Dippy bit his lip and furrowed his brow in deep thought. “A man inadvertently walks through a metaphorical door into another space and finds a new life? Just like a casual action with lasting consequences, you mean? I like it.”
“The movie opens with our man sitting in his prison cell in London, reading a copy of the Financial Times. But in the final shot, he has bagged a prestigious Bollywood award that he dedicates it to the actress he accidently has a one-night stand with.”
Dippy was now on his feet and pacing the floor, the machinery in his mind turning rapidly. “I’m thinking fast paced adventures, lots of sex and excitement. Throw in a few peppy songs and the package will be dynamite,” Dippy said in an inspired tone. “Do you have a star in mind for this role? I’m thinking Riz Ahmed. No, no, it should be Dev Patel. What do you think?"

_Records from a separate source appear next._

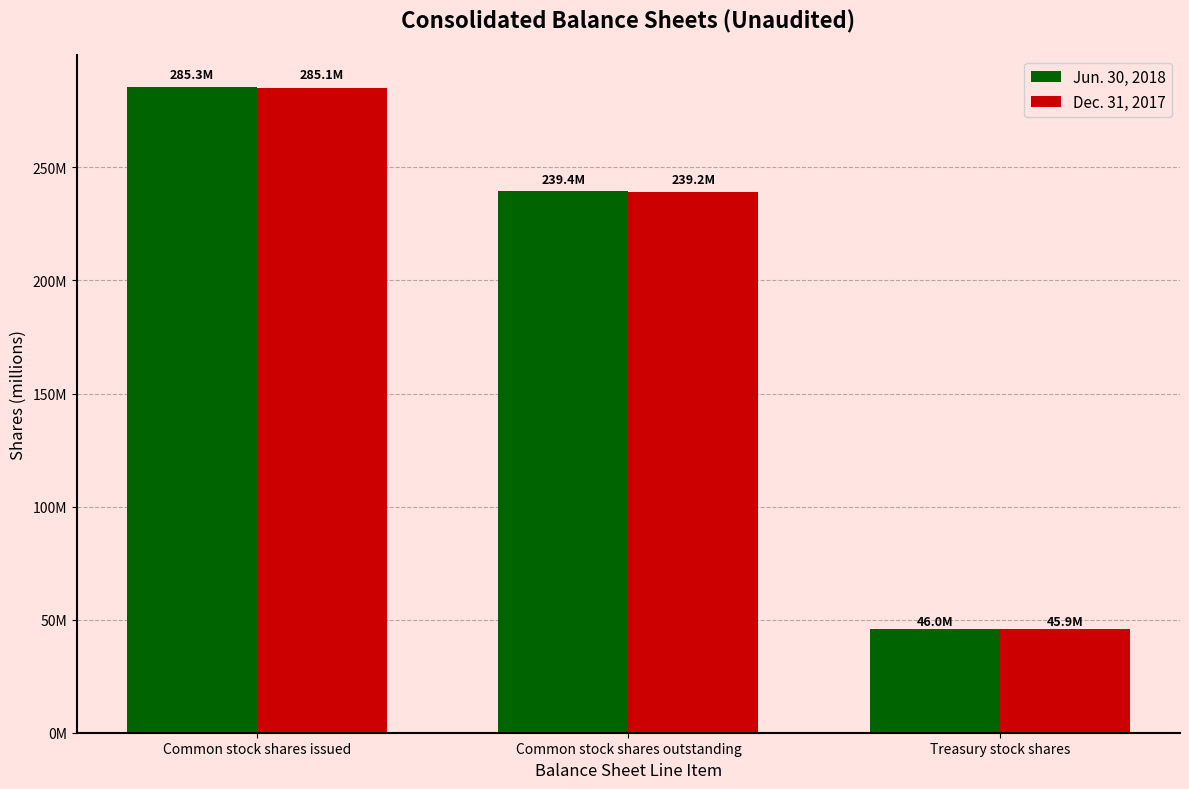

Is the value of Dec. 31, 2017 at Treasury stock shares greater than the value of Jun. 30, 2018 at Common stock shares issued?

No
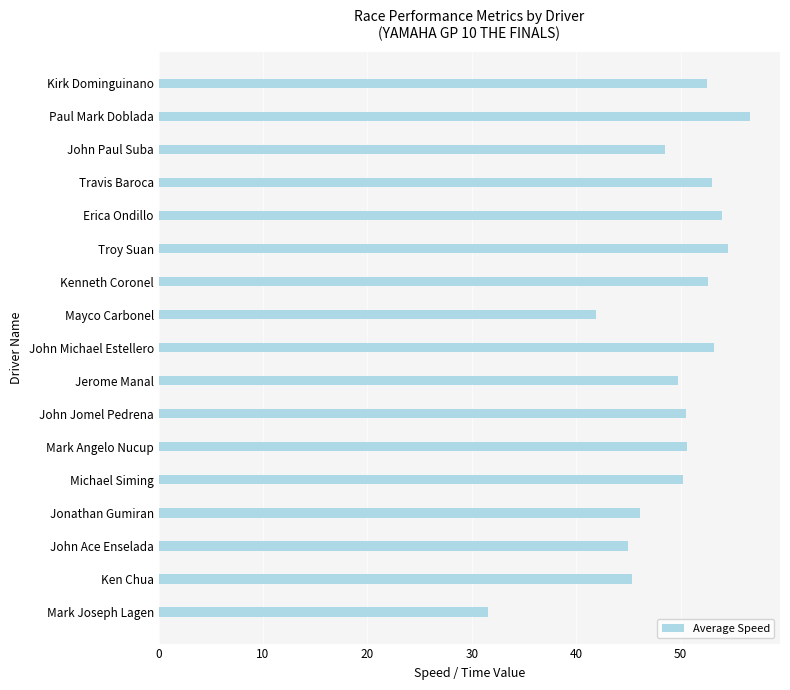

What is the sum of the values at Jerome Manal and Troy Suan?

104.3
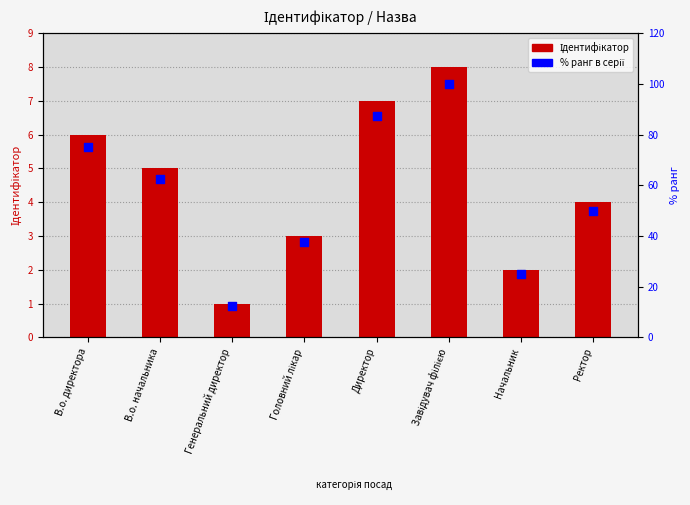

Which series has the largest Y range (max minus min)?

% ранг в серії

“Dev Patel would be perfect.”
“Look Terry,” Dippy said, pulling out a wad of cash from his suitcase. “Take this as a signing on bonus. I’ll put you in touch
with Rajeev, one of our writers. Work with him on the dialogues, fleshing out the screenplay. I’ll try to put together a crew to work on this project.”
“Super,” Terry replied, elated that his movie pitch had gone so well. And now he had the opportunity to take it further with a professional writer!
It turned out that Rajeev was truly some piece of work. Perpetually under the influence of alcohol or weed or both, it became a real task to extract any meaningful material from the general drivel that he produced. Even more annoying was his habit of constantly consulting his Persian cat—Prince for responses.
“I’ve tucked in this scene where our man spends the night sleeping on a bench along the South Bank. Prince, what do you think of this?”
The cat let out a feeble meow and walked away.
“Oh, Prince doesn’t think too highly of this. I may just strike this out.”
Terry looked at Rajeev in utter frustration.
On another occasion: “Terry, today is not a good day, my friend. My supplier, his backup and the backup of the backup have all been arrested. Do you think you could sort something out for me?”
Once it was: “I’ve lost my compass. Prince is at the vet’s.” This was followed by much wailing and crying.
Getting this script movie ready would indeed be a miracle. So, wasn’t Terry chuffed when it was finally done? It was just that Dippy had suddenly turned inaccessible. Calls to his mobile and office were going unanswered. Finally, he managed to find a voice at the other end of the phone.
“May I speak with Dippy?”
“What is this about?” the voice inquired very suspiciously.
“This is Terry. I have been working with Rajeev on a movie script for Dippy.”
“Oh…Dippy is away…he has moved to Dubai…for good."
“For good? Really?”
“He’s run into some tax issues with the Indian authorities. So, he felt it would be better for him to leave the country.”
Terry thought of all the hours he had tolerated Rajeev and Prince for and now Dippy had gone and done a runner. He suddenly felt very nauseous.
Crestfallen and disillusioned, he made his way to a pub in Lower Parel. He may have been through several pints, when a sweet voice distracted him from his gloom. He looked up to find a young lady settling onto a stool next to him. A sense of déjà vu came over him and in his drunken stupor, he imagined this to be an opportunity to walk through a door into another space.